# Cracks in GRP



## steco1958 (Mar 5, 2009)

Just returned from a long trip, with new MH (Autotrail), and I have noticed that on the rear of the unit a few cracks have appeared, I have spoken to the dealer he states that this is normal !! and that they can be repaired.

Has anyone else suffered such a situation ?


----------



## cabby (May 14, 2005)

Who was the dealer then, Br****ills. :lol: :lol: 

cabby


----------



## SpeedyDux (Jul 13, 2007)

"It is normal" or "They all do that, Sir" is standard ploy to fob off the customer No. 1. 

Sets off the bovine ordure detector every time. :evil: 


SD


----------



## Pudsey_Bear (Sep 25, 2008)

I'd be a rabbit with negative euphoria if that happened to mine.

Kev.


----------



## erneboy (Feb 8, 2007)

Autotrail have had that problem for some time, try searching you should able to find threads about it, Alan.


----------



## teamsaga (Feb 26, 2006)

The dealer is right, they can usually be repaired . BUT unfortunately they often come back , sometimes they are caused by stress during assembly and repairing the crack does not eliminate the problem. 
good luck


----------



## DTPCHEMICALS (Jul 24, 2006)

How old is your new autotrail

My 2005 cheyenne has loads of cracks. Most appeared over winter 2008
When i visited a well known Newark dealer the sugested it was normal.

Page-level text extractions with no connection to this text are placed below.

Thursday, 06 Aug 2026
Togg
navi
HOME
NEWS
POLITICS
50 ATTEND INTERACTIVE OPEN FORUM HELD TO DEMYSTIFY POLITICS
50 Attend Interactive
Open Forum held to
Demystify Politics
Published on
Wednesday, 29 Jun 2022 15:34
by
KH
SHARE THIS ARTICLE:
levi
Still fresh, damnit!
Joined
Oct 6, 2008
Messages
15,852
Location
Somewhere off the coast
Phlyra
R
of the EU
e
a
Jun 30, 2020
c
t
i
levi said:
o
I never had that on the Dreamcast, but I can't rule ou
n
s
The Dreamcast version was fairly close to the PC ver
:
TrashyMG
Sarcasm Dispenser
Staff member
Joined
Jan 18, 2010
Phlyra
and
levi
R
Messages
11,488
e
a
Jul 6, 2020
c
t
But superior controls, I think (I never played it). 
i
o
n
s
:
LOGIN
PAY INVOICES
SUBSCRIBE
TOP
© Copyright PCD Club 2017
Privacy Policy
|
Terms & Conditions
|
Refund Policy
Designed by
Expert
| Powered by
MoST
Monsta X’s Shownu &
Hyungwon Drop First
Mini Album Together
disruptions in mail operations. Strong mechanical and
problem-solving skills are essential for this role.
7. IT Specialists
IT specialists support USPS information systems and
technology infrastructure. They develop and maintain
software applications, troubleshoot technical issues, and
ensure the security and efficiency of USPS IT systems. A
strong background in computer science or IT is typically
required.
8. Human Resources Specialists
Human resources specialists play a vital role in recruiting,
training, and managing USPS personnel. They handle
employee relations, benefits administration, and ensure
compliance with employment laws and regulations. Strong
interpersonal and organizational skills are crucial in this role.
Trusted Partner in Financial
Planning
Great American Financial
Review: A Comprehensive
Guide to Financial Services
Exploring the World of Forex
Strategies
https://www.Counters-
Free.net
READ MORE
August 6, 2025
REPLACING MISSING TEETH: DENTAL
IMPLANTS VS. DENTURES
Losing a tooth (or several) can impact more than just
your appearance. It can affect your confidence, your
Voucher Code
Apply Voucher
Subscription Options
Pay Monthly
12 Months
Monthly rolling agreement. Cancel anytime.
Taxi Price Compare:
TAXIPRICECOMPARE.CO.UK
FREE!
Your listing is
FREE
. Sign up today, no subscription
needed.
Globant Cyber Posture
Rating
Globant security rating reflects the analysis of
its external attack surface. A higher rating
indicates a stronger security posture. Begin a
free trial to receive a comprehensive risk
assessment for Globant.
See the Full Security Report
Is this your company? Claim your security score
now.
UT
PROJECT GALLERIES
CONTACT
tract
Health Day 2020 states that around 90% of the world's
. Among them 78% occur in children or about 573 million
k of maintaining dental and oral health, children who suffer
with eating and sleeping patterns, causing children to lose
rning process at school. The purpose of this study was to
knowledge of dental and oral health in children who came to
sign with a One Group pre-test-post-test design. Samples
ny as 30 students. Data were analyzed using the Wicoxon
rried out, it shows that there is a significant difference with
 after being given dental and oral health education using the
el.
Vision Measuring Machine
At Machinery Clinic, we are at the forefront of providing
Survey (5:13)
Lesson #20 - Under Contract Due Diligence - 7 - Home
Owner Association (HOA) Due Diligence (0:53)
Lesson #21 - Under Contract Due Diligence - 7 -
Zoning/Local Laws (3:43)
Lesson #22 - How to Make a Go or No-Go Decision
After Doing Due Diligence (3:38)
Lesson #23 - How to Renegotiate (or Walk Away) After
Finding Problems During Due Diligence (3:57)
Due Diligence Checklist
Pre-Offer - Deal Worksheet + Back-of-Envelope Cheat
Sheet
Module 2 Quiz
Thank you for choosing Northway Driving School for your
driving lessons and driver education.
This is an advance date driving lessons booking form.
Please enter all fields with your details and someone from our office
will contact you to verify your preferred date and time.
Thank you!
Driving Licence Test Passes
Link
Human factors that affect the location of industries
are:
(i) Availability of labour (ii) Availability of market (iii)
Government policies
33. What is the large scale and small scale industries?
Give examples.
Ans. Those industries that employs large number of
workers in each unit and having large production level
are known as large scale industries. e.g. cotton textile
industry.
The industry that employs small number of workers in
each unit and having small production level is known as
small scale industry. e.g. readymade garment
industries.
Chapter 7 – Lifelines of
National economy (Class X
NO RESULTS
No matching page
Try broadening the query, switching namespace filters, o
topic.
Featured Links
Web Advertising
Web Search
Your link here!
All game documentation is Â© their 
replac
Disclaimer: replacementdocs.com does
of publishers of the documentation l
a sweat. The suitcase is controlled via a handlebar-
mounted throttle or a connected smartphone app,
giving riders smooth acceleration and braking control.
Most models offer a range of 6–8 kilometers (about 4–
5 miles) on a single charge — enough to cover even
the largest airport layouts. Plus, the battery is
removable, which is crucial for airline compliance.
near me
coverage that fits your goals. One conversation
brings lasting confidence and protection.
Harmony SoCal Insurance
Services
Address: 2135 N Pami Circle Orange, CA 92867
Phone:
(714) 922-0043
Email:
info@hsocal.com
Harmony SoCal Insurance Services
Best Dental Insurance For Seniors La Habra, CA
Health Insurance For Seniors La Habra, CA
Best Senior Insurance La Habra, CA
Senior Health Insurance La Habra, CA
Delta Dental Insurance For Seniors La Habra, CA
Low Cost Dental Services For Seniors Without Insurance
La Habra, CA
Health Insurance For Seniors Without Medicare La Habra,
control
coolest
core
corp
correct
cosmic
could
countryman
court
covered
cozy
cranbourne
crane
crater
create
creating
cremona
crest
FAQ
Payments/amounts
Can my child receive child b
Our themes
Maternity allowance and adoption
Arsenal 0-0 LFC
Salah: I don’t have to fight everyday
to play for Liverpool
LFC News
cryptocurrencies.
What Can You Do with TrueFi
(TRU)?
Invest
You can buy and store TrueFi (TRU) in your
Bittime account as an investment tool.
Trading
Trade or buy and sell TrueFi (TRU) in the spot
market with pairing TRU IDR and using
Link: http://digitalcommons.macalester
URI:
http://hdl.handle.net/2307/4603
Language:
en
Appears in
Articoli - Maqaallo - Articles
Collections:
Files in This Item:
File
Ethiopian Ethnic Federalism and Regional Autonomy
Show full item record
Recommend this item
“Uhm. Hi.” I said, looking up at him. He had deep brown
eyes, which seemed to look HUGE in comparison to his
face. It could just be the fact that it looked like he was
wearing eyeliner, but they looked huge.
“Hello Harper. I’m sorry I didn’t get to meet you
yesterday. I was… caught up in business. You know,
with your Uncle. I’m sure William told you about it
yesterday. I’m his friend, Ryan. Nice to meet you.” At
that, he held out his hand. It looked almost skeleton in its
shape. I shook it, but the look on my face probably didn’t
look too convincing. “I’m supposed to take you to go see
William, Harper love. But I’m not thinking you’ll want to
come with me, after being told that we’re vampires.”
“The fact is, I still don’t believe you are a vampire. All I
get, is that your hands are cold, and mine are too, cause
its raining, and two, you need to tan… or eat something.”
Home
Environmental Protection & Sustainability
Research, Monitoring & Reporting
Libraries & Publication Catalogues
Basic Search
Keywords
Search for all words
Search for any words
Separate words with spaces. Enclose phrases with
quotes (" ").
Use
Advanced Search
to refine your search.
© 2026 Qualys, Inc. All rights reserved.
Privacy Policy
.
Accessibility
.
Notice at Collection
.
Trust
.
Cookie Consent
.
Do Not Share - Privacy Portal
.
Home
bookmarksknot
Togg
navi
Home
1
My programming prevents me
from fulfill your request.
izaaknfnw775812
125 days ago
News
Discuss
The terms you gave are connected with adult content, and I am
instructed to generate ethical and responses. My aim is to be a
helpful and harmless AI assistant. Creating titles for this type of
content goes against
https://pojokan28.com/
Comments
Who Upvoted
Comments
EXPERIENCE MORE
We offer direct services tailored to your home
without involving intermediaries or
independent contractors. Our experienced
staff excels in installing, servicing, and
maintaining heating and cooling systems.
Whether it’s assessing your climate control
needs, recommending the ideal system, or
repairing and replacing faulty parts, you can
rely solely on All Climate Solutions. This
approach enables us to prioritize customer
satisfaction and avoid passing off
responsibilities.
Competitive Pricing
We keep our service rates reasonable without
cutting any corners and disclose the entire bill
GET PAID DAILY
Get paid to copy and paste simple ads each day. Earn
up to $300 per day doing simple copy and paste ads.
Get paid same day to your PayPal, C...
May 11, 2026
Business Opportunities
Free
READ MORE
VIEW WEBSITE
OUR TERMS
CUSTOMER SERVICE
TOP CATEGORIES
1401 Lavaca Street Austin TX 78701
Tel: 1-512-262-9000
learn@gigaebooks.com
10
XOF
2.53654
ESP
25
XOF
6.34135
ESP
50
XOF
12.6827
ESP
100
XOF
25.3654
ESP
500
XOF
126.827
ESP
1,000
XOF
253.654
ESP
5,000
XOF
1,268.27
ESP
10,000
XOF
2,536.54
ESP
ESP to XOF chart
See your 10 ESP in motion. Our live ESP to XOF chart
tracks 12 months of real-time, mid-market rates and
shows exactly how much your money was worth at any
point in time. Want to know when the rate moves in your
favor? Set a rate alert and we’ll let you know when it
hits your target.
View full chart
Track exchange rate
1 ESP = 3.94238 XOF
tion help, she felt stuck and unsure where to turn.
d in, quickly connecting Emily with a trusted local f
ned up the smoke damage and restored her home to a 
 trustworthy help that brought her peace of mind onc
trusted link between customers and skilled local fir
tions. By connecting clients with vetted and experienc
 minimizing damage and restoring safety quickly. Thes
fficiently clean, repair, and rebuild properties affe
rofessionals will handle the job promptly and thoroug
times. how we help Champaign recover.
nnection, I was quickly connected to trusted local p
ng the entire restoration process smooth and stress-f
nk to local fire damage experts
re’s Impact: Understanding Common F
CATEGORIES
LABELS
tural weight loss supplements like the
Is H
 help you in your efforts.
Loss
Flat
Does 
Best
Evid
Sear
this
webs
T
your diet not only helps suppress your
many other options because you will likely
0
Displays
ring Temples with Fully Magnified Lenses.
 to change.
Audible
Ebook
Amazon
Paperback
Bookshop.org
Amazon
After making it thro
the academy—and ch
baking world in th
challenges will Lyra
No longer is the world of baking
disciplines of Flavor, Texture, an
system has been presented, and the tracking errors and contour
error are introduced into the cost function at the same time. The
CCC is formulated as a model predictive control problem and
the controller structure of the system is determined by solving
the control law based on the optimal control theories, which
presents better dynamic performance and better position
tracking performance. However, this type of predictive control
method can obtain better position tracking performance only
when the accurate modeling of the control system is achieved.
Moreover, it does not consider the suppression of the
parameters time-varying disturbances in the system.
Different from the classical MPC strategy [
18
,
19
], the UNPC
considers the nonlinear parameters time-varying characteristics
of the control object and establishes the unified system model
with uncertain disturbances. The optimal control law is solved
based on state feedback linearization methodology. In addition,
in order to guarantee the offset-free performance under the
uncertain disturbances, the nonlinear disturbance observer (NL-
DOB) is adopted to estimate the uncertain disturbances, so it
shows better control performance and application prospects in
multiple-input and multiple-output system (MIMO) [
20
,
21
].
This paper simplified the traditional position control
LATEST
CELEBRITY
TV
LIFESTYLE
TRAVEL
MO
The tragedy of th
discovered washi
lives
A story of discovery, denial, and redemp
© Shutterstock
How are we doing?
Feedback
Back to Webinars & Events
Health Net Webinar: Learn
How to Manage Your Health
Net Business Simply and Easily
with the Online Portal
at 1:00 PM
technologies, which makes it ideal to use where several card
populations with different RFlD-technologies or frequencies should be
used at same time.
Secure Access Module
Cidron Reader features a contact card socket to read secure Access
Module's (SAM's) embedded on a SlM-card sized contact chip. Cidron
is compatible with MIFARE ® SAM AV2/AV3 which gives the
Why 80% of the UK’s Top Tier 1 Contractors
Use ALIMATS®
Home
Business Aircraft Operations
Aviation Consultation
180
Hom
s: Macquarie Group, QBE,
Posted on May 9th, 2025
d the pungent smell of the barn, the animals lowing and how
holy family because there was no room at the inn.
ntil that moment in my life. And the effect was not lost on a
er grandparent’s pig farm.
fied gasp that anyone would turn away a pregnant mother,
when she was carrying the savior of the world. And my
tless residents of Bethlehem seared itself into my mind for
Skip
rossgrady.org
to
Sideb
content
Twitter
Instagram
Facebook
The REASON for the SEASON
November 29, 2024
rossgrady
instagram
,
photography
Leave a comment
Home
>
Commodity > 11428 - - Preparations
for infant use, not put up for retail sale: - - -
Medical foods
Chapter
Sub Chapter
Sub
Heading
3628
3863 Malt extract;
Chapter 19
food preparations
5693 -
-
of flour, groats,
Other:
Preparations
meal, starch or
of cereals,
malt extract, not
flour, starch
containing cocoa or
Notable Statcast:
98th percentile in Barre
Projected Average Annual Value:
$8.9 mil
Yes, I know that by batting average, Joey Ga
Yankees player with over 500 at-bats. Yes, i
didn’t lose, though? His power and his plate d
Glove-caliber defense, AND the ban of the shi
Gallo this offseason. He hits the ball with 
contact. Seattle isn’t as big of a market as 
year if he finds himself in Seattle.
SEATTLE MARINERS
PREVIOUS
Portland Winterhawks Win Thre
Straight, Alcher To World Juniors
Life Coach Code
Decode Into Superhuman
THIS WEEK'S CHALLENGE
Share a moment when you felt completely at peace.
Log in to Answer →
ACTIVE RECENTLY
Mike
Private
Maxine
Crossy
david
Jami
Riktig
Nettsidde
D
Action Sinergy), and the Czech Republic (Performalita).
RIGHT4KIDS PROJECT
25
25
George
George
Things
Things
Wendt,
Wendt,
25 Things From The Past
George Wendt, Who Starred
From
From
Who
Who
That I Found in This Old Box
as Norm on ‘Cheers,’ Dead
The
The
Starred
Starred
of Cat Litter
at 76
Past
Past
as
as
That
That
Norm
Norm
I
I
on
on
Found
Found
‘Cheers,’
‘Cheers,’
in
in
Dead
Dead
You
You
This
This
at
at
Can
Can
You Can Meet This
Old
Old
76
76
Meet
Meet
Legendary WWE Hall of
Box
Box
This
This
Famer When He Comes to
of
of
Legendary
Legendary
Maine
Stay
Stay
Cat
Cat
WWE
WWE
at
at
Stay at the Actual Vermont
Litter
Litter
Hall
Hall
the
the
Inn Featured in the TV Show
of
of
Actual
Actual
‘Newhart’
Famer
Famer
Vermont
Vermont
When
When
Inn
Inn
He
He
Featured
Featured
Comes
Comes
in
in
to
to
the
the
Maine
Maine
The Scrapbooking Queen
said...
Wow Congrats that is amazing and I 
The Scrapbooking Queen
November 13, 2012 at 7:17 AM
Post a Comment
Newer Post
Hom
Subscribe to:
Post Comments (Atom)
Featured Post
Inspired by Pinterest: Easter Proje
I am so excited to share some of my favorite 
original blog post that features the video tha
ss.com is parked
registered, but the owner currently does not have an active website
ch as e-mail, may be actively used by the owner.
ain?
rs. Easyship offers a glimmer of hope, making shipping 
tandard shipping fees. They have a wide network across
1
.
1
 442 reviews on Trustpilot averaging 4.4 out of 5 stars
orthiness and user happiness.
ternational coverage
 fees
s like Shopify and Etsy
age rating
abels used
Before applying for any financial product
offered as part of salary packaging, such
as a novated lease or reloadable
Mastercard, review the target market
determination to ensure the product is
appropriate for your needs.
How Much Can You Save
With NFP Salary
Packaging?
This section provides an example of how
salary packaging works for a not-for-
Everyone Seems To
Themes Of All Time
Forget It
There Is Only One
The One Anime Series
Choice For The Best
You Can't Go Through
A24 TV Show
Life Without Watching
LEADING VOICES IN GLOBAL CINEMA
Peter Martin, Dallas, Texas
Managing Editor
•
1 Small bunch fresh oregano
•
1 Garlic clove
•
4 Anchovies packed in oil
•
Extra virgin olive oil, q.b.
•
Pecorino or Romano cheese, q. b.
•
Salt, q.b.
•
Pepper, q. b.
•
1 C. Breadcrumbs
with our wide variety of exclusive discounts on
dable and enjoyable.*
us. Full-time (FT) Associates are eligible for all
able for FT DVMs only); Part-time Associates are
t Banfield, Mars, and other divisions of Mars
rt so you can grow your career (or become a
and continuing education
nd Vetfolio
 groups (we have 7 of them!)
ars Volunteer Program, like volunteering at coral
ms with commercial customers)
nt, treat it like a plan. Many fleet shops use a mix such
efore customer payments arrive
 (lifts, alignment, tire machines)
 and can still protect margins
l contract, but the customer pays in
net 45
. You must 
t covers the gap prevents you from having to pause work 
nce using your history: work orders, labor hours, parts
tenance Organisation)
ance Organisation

Expensive piece of poor quality kit to replace, with no guarantee of no cracks appearing again.


dave p


----------



## Zebedee (Oct 3, 2007)

teamsaga said:


> The dealer is right, they can usually be repaired . BUT unfortunately they often come back .


Yep. They surely do. :roll:

I reckon the repair stimulates their hormones, as I'm sure mine have bred several generations since then. 8O 8O 8O

Dave


----------